The preset performance control is a control method: it is intended to ensure that a system is able to meet or maintain a predetermined performance standard or performance goal when performing tasks or completing work. Such methods typically involve defining, measuring and monitoring the performance of the system and taking the necessary measures to ensure that the performance of the system is always within the expected range.
The invention has the beneficial effects that:
the invention adopts a barrier function to limit the transient steady state performance of the intelligent agent, and the barrier function can relax the initial state to any value. Meanwhile, an event triggering controller is designed by adopting an event triggering technology, so that the waste of communication bandwidth resources is saved, and the working time of the system is prolonged.

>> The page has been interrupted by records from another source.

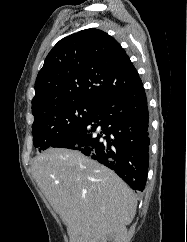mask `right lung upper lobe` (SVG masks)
Masks as SVG:
<instances>
[{
    "mask_svg": "<svg viewBox=\"0 0 187 242\" xmlns=\"http://www.w3.org/2000/svg\"><path fill=\"white\" fill-rule=\"evenodd\" d=\"M142 81L125 50L98 29L79 31L60 40L37 75L33 116L72 102L100 105L140 87Z\"/></svg>",
    "mask_w": 187,
    "mask_h": 242,
    "instance_id": "1",
    "label": "right lung upper lobe"
}]
</instances>
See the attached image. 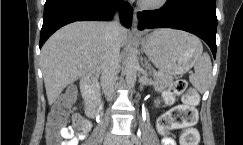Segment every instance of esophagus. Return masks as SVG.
<instances>
[{"mask_svg":"<svg viewBox=\"0 0 243 145\" xmlns=\"http://www.w3.org/2000/svg\"><path fill=\"white\" fill-rule=\"evenodd\" d=\"M137 13H138L137 9H134L133 19H132V31H137V26H138Z\"/></svg>","mask_w":243,"mask_h":145,"instance_id":"1","label":"esophagus"}]
</instances>
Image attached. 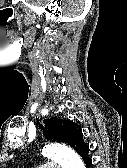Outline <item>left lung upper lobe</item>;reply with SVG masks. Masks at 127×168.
Masks as SVG:
<instances>
[{"mask_svg":"<svg viewBox=\"0 0 127 168\" xmlns=\"http://www.w3.org/2000/svg\"><path fill=\"white\" fill-rule=\"evenodd\" d=\"M43 123L45 127L41 125L40 129L47 140L67 143L76 151L84 143L81 127L70 120L50 118Z\"/></svg>","mask_w":127,"mask_h":168,"instance_id":"left-lung-upper-lobe-1","label":"left lung upper lobe"}]
</instances>
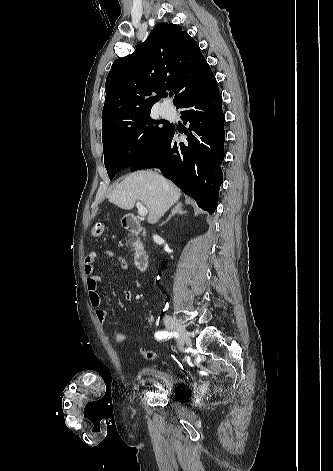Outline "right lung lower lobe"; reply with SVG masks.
I'll return each mask as SVG.
<instances>
[{
    "instance_id": "98d812e1",
    "label": "right lung lower lobe",
    "mask_w": 333,
    "mask_h": 471,
    "mask_svg": "<svg viewBox=\"0 0 333 471\" xmlns=\"http://www.w3.org/2000/svg\"><path fill=\"white\" fill-rule=\"evenodd\" d=\"M221 105V94L211 72L176 106L183 109V123L189 124L186 142L178 140L175 126L171 125L162 141L130 170L161 169L200 208L212 214L223 182L220 166L225 156V117Z\"/></svg>"
}]
</instances>
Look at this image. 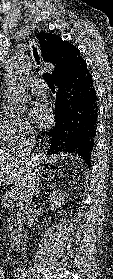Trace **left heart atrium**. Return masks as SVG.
<instances>
[{
  "mask_svg": "<svg viewBox=\"0 0 113 279\" xmlns=\"http://www.w3.org/2000/svg\"><path fill=\"white\" fill-rule=\"evenodd\" d=\"M32 115L37 123L44 125L50 118V111L47 105L38 102L32 109Z\"/></svg>",
  "mask_w": 113,
  "mask_h": 279,
  "instance_id": "left-heart-atrium-1",
  "label": "left heart atrium"
}]
</instances>
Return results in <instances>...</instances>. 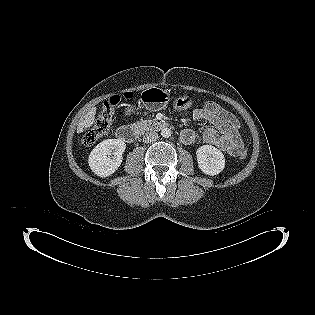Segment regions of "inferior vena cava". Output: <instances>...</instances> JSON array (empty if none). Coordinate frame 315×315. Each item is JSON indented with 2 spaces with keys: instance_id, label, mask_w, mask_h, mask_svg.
I'll list each match as a JSON object with an SVG mask.
<instances>
[{
  "instance_id": "obj_1",
  "label": "inferior vena cava",
  "mask_w": 315,
  "mask_h": 315,
  "mask_svg": "<svg viewBox=\"0 0 315 315\" xmlns=\"http://www.w3.org/2000/svg\"><path fill=\"white\" fill-rule=\"evenodd\" d=\"M159 138L158 133L156 132H149L146 133L143 137V142L145 143H151L155 142Z\"/></svg>"
}]
</instances>
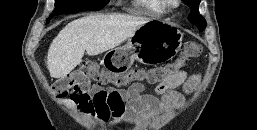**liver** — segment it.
I'll use <instances>...</instances> for the list:
<instances>
[{"instance_id": "liver-1", "label": "liver", "mask_w": 257, "mask_h": 130, "mask_svg": "<svg viewBox=\"0 0 257 130\" xmlns=\"http://www.w3.org/2000/svg\"><path fill=\"white\" fill-rule=\"evenodd\" d=\"M150 18L124 14L90 15L68 23L53 39L47 54L50 75L63 78L82 62L119 46Z\"/></svg>"}]
</instances>
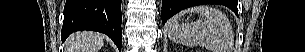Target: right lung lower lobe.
<instances>
[{"label":"right lung lower lobe","instance_id":"98d812e1","mask_svg":"<svg viewBox=\"0 0 305 52\" xmlns=\"http://www.w3.org/2000/svg\"><path fill=\"white\" fill-rule=\"evenodd\" d=\"M122 0H67L64 7L62 41L79 30L98 31L108 35L121 49Z\"/></svg>","mask_w":305,"mask_h":52}]
</instances>
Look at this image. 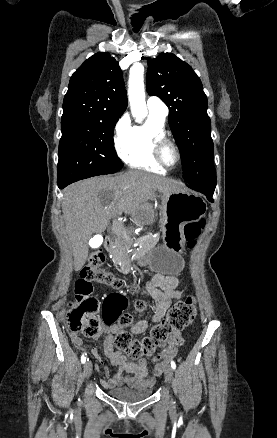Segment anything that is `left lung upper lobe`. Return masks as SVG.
<instances>
[{
	"instance_id": "5c2ea615",
	"label": "left lung upper lobe",
	"mask_w": 277,
	"mask_h": 438,
	"mask_svg": "<svg viewBox=\"0 0 277 438\" xmlns=\"http://www.w3.org/2000/svg\"><path fill=\"white\" fill-rule=\"evenodd\" d=\"M147 63V92L169 107V124L180 150L185 181L189 186L215 189L211 122L199 77L171 53H161Z\"/></svg>"
}]
</instances>
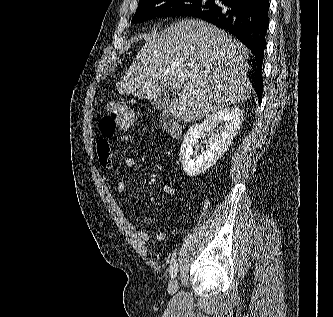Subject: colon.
<instances>
[{"mask_svg": "<svg viewBox=\"0 0 333 317\" xmlns=\"http://www.w3.org/2000/svg\"><path fill=\"white\" fill-rule=\"evenodd\" d=\"M132 110L120 102L106 105L105 114L99 122V130L104 136H112L116 132L127 131L133 124Z\"/></svg>", "mask_w": 333, "mask_h": 317, "instance_id": "1", "label": "colon"}]
</instances>
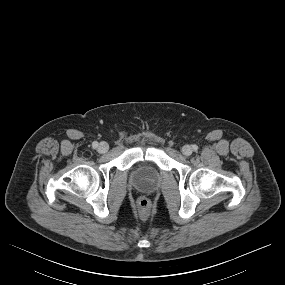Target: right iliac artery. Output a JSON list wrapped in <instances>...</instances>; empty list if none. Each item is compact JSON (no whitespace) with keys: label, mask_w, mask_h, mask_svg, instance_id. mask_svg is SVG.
Returning <instances> with one entry per match:
<instances>
[{"label":"right iliac artery","mask_w":285,"mask_h":285,"mask_svg":"<svg viewBox=\"0 0 285 285\" xmlns=\"http://www.w3.org/2000/svg\"><path fill=\"white\" fill-rule=\"evenodd\" d=\"M92 147H93L94 149L97 148V147H98V142L94 141V142L92 143Z\"/></svg>","instance_id":"obj_1"}]
</instances>
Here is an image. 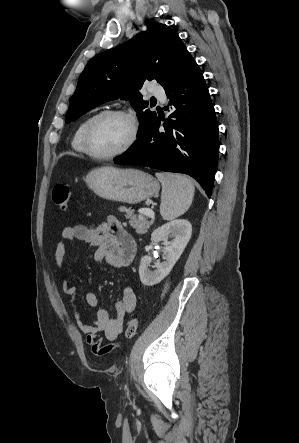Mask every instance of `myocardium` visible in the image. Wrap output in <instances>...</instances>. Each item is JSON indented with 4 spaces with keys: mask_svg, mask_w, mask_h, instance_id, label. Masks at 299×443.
Masks as SVG:
<instances>
[{
    "mask_svg": "<svg viewBox=\"0 0 299 443\" xmlns=\"http://www.w3.org/2000/svg\"><path fill=\"white\" fill-rule=\"evenodd\" d=\"M106 116H119L125 118L131 126V132L130 136L127 140V142L118 150L108 153V154H98L93 151L90 145V133L94 126V124L100 120L103 117ZM138 132H139V126L136 118L129 113L128 111L121 110V109H106L98 112L97 114L93 115L88 122L86 123L83 135H82V143L83 147L85 149L86 154H88L90 157L97 159V160H110L114 159L116 157H119L123 154H125L127 151H129L132 146L135 144L137 138H138Z\"/></svg>",
    "mask_w": 299,
    "mask_h": 443,
    "instance_id": "obj_1",
    "label": "myocardium"
}]
</instances>
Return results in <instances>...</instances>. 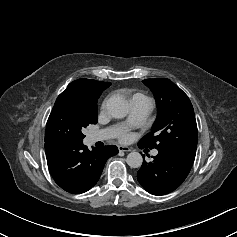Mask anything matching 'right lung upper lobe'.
<instances>
[{
	"instance_id": "1",
	"label": "right lung upper lobe",
	"mask_w": 237,
	"mask_h": 237,
	"mask_svg": "<svg viewBox=\"0 0 237 237\" xmlns=\"http://www.w3.org/2000/svg\"><path fill=\"white\" fill-rule=\"evenodd\" d=\"M111 85L110 82H100L92 79H78L71 82L63 93L83 100L89 105H97L101 93Z\"/></svg>"
}]
</instances>
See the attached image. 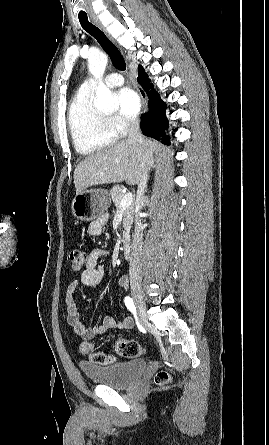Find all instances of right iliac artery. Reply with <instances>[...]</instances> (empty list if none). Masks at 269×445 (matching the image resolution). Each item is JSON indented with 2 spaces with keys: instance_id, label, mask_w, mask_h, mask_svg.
<instances>
[{
  "instance_id": "1",
  "label": "right iliac artery",
  "mask_w": 269,
  "mask_h": 445,
  "mask_svg": "<svg viewBox=\"0 0 269 445\" xmlns=\"http://www.w3.org/2000/svg\"><path fill=\"white\" fill-rule=\"evenodd\" d=\"M124 302H125L126 307H127L131 312L135 311L134 302H133V300H132L129 296L125 297Z\"/></svg>"
}]
</instances>
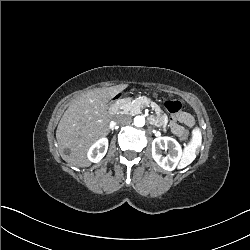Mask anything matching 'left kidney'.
Segmentation results:
<instances>
[{
  "label": "left kidney",
  "instance_id": "1",
  "mask_svg": "<svg viewBox=\"0 0 250 250\" xmlns=\"http://www.w3.org/2000/svg\"><path fill=\"white\" fill-rule=\"evenodd\" d=\"M164 148L170 149V153L165 157L161 154V150ZM152 157L164 170L173 171L182 157V149L175 139L158 137L152 142Z\"/></svg>",
  "mask_w": 250,
  "mask_h": 250
}]
</instances>
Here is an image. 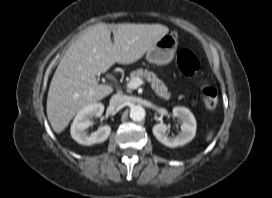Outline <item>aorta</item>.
<instances>
[{
    "label": "aorta",
    "instance_id": "762f6f07",
    "mask_svg": "<svg viewBox=\"0 0 272 198\" xmlns=\"http://www.w3.org/2000/svg\"><path fill=\"white\" fill-rule=\"evenodd\" d=\"M145 114V109L142 106H133L130 109V118L133 121H142L145 118Z\"/></svg>",
    "mask_w": 272,
    "mask_h": 198
}]
</instances>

The invention can realize the restraint of the temporary steady state performance of the system under the condition that the initial state of the multi-agent is not limited and the partial state of the system is unknown, can save the communication bandwidth resource of the system to prolong the endurance time, and has good anti-interference capability.
The following points are specifically shown:
1. the invention realizes the preset performance consistency control of the high-order nonlinear multi-agent system with the initial state not limited.
2. The nonlinear output feedback high-order system comprising unknown parameters and uncertain disturbance is adopted, so that the application is wider. The unknown state is estimated by using the reduced order filter, the order is lower, unnecessary resource waste is avoided, and meanwhile, the error of the filter can be arbitrarily small by reasonably selecting parameters.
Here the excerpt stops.